No entanto, em pleno início de século XX, a autora não mais recorria a elementos que estivessem presos ao rés do chão, pois, aparentemente, suas dúvidas estavam acima das possibilidades de respostas terrenas. A escolha lexical por “véu” e “neblina”, apesar de estar ancorada na necessidade de combinar palavras que rimassem com os demais versos da estrofe, remetem também o leitor a uma atmosfera de mistério e de opacidade. E, diante desse fato, somente as forças divinas poderiam trazer alguma possibilidade de interpretação.
A opção de personalizar a palavra Ventura a partir do uso de iniciais em letras maiúsculas, em uma atitude que remete à estética simbolista, envolve também a necessidade de utilização de fonemas fricativos que evocam a passagem do ar e o deslocamento das nuvens pelo céu.
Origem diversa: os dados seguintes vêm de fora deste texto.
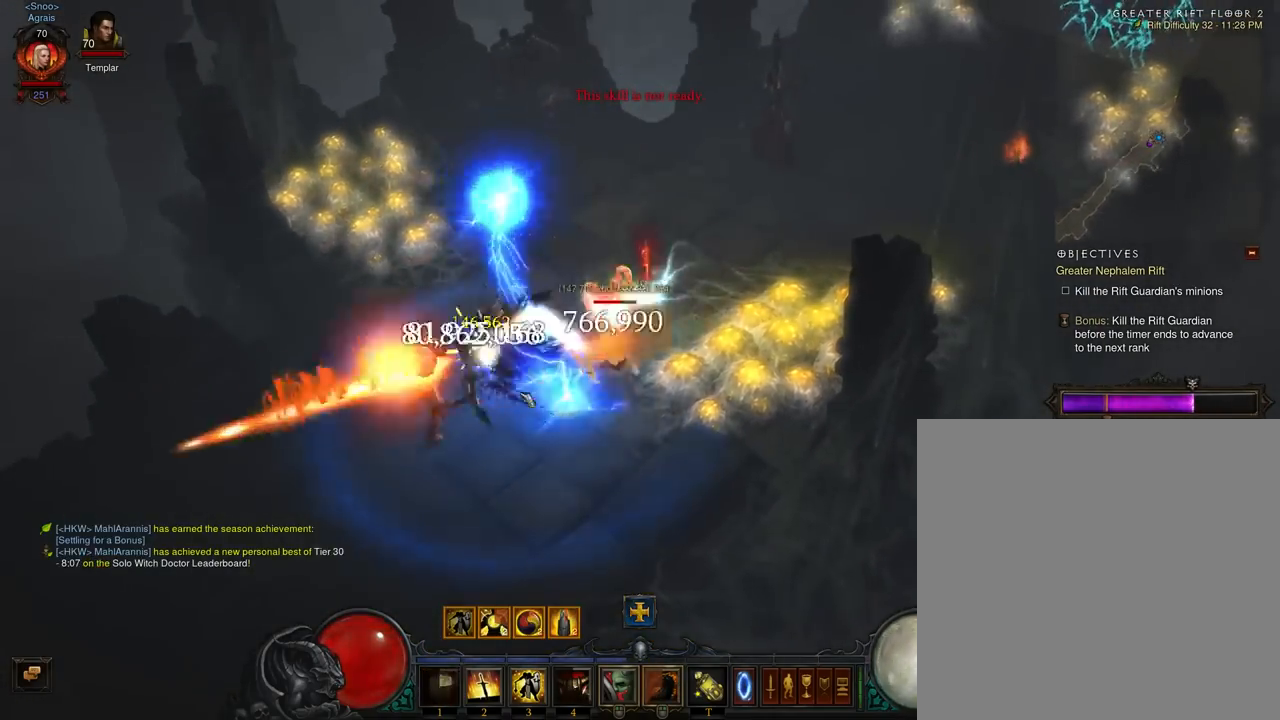
{"buttons": ["A"], "left_stick": "up-right", "events": [[67, "A", "up"], [133, "A", "down"], [267, "A", "up"], [467, "left_stick", "up-right"], [500, "A", "down"]]}
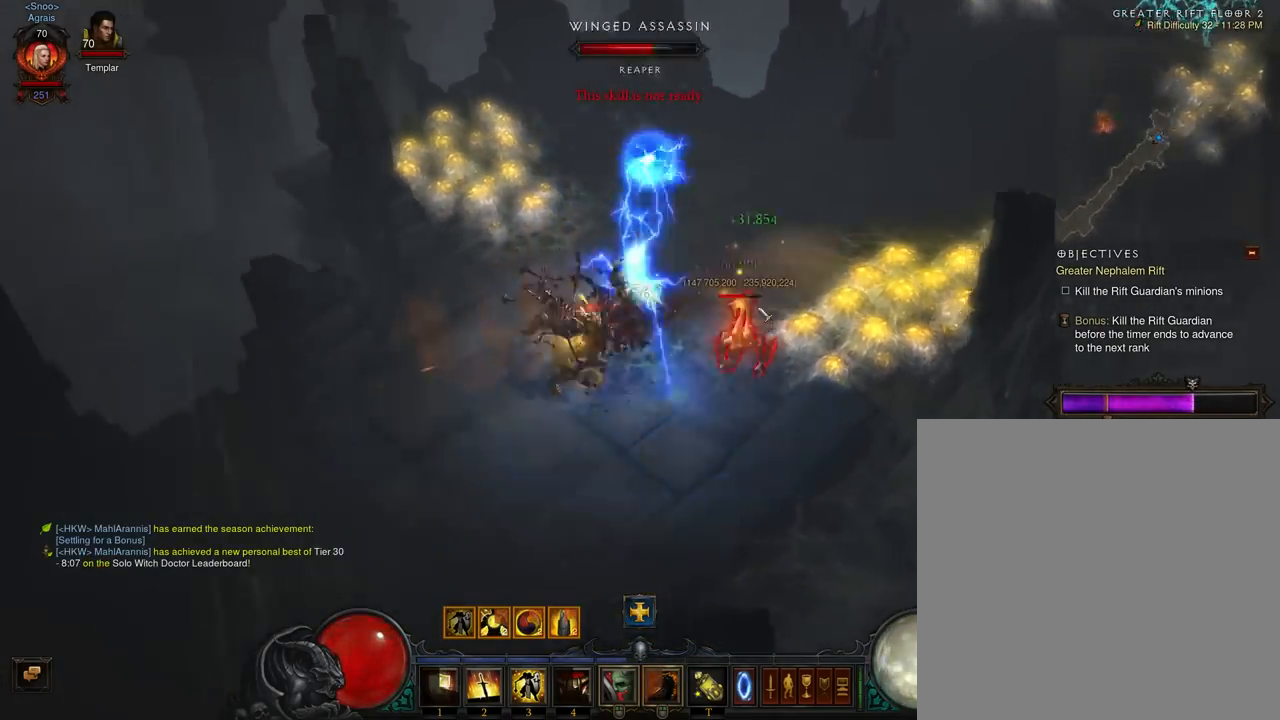
{"buttons": [], "left_stick": "up-right", "events": [[133, "A", "up"], [200, "A", "down"], [333, "A", "up"]]}
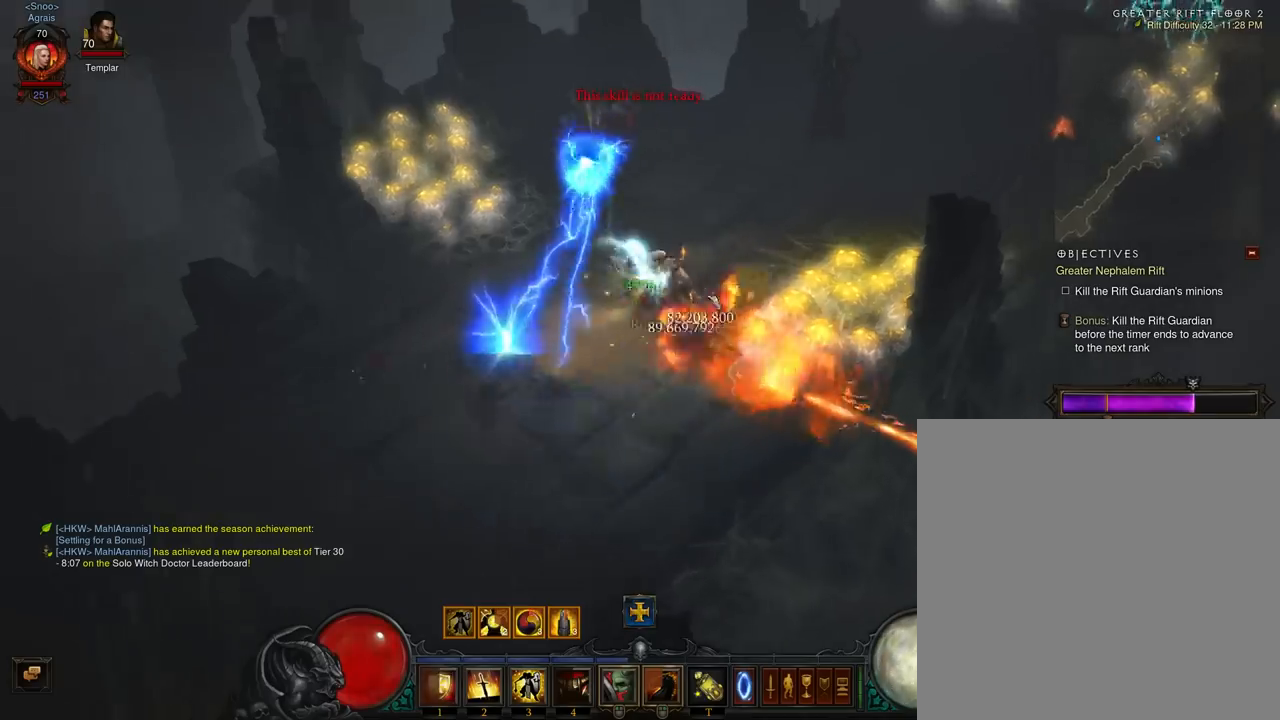
{"buttons": [], "left_stick": "up", "events": [[200, "left_stick", "up"]]}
Dessa forma, é possível notar a presença de palavras que trazem fonemas representados pelas letras S, F, V, C e Ç. Esses detalhes aparentemente fortuitos podem contribuir para a interpretação e intelecção do poema, já que não temos ali apenas um amontoado de palavras, mas uma cuidadosa escolha vocabular a partir do anseio da construção de uma imagem poética a ser destrinçada tanto pelos aspectos sonoros, quanto pela estrutura gráfica do texto.
Outro detalhe significativo é o fato de o eu lírico saber como se escreve Ventura na terra, mas indagar como essa mesma palavra é escrita no céu. Ou seja, não é que ela não conheça o que seja Ventura, mas sim o desejo de conhecer a “Ventura completa”, o que demonstra uma espécie de descontentamento para com o que já tem ou conheceu e uma busca de fatores desconhecidos que possam completar uma equação para a qual possivelmente não se tem uma resposta completa.
A resposta da nuvem - que vem quase em forma de charada - demonstra que parte das respostas para se chegar a conhecer a Ventura em totalidade não pode ser encontrada facilmente, já que parte dela está na terra (representando o lado material da vida) e a outra parte só pode ser encontrada no céu (uma simbologia da morte e dos mistérios indevassáveis).
Creio que Laura Rosa seja uma escritora que apresenta margens para diversos estudos. Sua obra ainda não está totalmente conhecida e há diversas facetas que precisam ser exploradas. Vale a pena conhecer o trabalho dessa escritora que passou tanto tempo no limbo de um injusto esquecimento.